----- MATERIAL PROVIDED -----

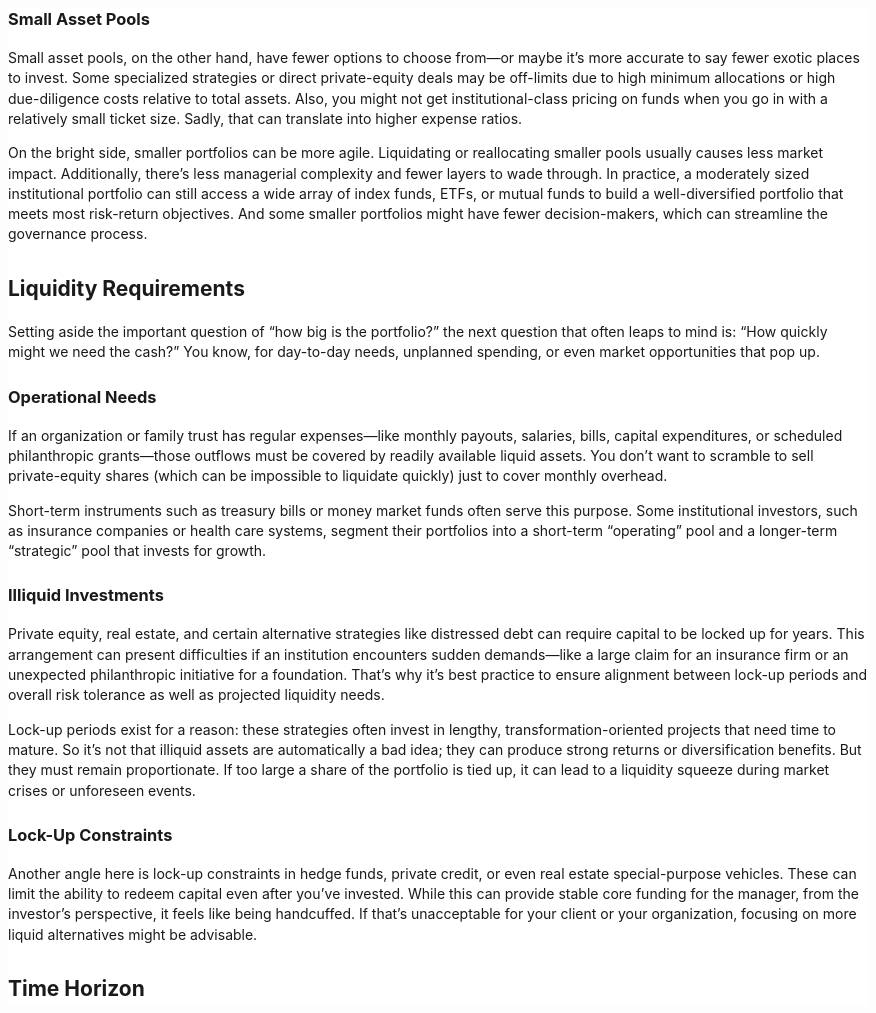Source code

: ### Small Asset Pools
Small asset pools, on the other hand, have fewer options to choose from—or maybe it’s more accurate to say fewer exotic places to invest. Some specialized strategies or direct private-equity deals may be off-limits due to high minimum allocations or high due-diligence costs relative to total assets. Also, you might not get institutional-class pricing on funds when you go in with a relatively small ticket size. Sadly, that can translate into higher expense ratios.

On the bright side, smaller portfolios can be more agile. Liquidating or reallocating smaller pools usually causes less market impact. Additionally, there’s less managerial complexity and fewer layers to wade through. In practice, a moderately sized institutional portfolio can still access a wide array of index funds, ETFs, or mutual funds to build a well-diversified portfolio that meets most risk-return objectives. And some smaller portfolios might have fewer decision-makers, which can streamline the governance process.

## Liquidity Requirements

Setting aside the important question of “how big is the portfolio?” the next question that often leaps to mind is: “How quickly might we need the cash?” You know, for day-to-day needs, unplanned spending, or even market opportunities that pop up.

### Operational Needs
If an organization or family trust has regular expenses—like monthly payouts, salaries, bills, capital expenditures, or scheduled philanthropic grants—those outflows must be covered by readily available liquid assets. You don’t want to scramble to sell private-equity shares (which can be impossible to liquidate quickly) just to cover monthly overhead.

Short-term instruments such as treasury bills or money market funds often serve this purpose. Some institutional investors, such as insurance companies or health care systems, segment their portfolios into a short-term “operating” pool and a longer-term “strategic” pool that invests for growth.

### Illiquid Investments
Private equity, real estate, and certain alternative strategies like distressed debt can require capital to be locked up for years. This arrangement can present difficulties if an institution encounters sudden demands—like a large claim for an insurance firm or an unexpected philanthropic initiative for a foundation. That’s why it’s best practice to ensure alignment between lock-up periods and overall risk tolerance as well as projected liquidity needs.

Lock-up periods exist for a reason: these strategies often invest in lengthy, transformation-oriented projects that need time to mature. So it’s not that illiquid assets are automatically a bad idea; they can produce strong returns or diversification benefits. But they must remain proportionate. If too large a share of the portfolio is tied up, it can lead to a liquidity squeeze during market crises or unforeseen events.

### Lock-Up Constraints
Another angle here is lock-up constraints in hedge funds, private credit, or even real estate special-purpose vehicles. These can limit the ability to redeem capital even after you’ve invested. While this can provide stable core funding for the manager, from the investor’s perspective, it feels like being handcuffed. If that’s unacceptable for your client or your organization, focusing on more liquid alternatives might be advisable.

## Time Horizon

-----
----- MATERIAL PROVIDED -----

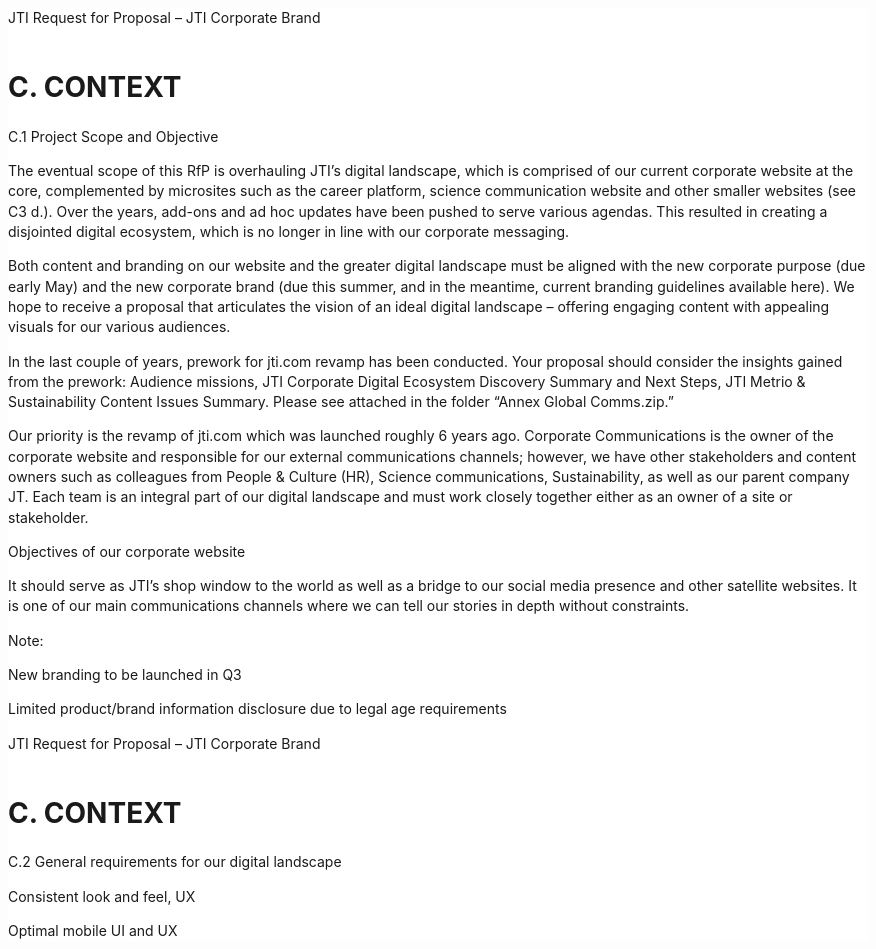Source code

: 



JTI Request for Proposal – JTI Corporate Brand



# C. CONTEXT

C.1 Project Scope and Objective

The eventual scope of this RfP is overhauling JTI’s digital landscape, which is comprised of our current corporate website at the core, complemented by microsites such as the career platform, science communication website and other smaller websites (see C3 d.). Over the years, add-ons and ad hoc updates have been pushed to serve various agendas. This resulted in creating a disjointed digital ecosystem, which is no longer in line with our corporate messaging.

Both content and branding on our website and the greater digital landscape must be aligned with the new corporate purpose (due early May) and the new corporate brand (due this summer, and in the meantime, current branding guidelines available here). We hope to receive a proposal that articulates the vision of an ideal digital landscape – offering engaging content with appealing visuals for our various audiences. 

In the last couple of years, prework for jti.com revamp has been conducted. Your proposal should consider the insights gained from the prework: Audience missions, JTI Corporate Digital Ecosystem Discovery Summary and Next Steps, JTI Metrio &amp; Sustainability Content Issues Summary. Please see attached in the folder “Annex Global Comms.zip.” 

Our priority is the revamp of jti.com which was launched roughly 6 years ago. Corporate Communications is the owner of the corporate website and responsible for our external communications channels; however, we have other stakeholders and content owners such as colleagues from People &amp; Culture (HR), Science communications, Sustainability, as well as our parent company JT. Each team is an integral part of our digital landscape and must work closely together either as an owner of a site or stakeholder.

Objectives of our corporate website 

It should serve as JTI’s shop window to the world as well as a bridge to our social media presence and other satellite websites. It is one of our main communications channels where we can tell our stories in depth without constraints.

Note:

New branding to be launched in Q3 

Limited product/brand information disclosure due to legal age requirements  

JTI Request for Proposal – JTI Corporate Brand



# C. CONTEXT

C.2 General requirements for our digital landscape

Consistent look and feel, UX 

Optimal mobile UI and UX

-----
----- MATERIAL PROVIDED -----

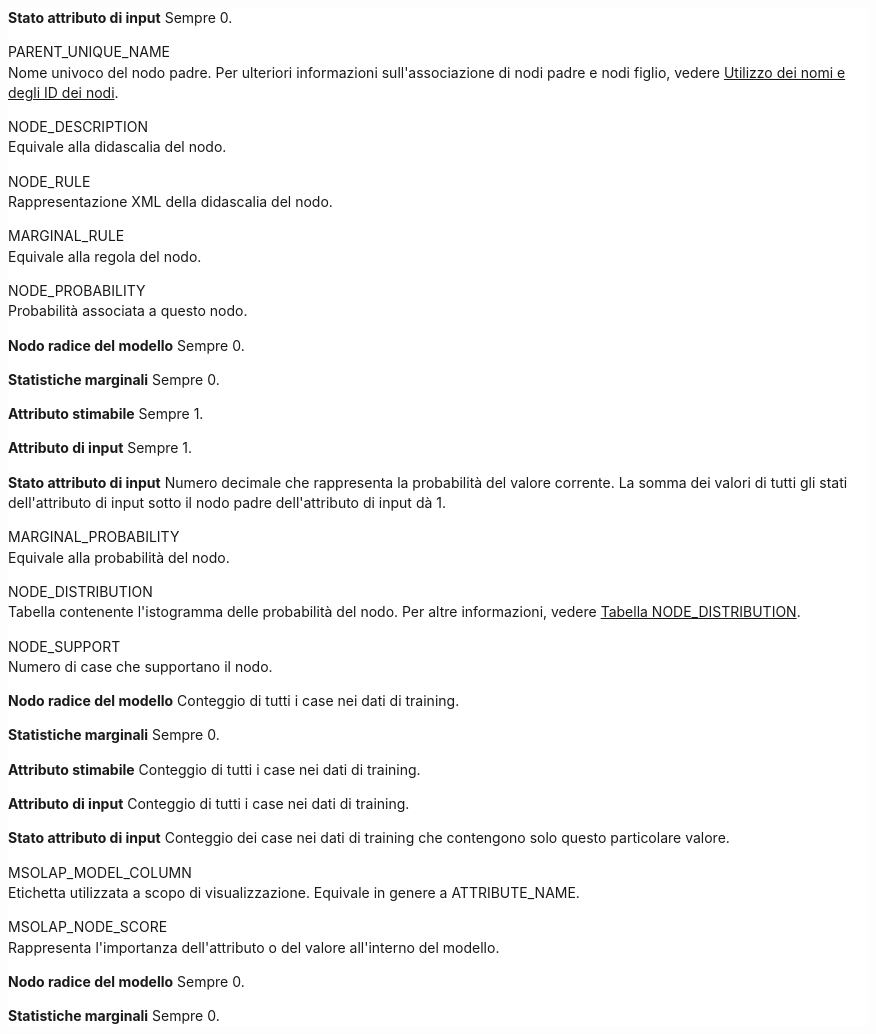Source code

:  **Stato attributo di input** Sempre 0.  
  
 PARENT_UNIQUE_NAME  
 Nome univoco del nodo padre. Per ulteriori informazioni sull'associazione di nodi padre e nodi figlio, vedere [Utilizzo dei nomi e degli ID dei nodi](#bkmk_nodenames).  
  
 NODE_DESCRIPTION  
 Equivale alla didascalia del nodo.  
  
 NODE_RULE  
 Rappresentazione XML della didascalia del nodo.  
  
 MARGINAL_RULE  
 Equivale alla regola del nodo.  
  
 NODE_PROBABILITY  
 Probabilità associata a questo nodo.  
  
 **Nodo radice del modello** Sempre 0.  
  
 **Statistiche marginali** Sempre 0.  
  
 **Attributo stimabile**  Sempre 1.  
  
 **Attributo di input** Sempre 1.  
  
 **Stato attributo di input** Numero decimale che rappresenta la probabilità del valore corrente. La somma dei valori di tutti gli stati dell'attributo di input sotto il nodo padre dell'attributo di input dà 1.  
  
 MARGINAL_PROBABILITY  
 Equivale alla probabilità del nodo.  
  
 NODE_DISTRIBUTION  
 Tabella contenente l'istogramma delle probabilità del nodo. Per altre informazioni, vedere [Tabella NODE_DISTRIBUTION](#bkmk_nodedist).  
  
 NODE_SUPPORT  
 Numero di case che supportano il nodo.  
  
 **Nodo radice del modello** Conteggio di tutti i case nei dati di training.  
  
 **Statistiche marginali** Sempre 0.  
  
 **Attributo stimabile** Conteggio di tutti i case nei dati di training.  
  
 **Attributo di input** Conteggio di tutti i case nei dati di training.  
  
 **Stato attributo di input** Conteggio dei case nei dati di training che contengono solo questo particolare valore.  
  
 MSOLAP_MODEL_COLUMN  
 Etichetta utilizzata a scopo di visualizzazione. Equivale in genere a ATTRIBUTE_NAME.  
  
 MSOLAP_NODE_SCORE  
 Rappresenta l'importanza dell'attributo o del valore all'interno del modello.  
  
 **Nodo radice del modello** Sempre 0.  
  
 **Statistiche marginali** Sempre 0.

-----

YOUR ASSIGNMENT: The lines above starting at the one that contains "Short-term instruments such" and ending at the one that contains "### Illiquid Investments" must be transcribed exactly, and no other lines may appear.

ANSWER:
Short-term instruments such as treasury bills or money market funds often serve this purpose. Some institutional investors, such as insurance companies or health care systems, segment their portfolios into a short-term “operating” pool and a longer-term “strategic” pool that invests for growth.

### Illiquid Investments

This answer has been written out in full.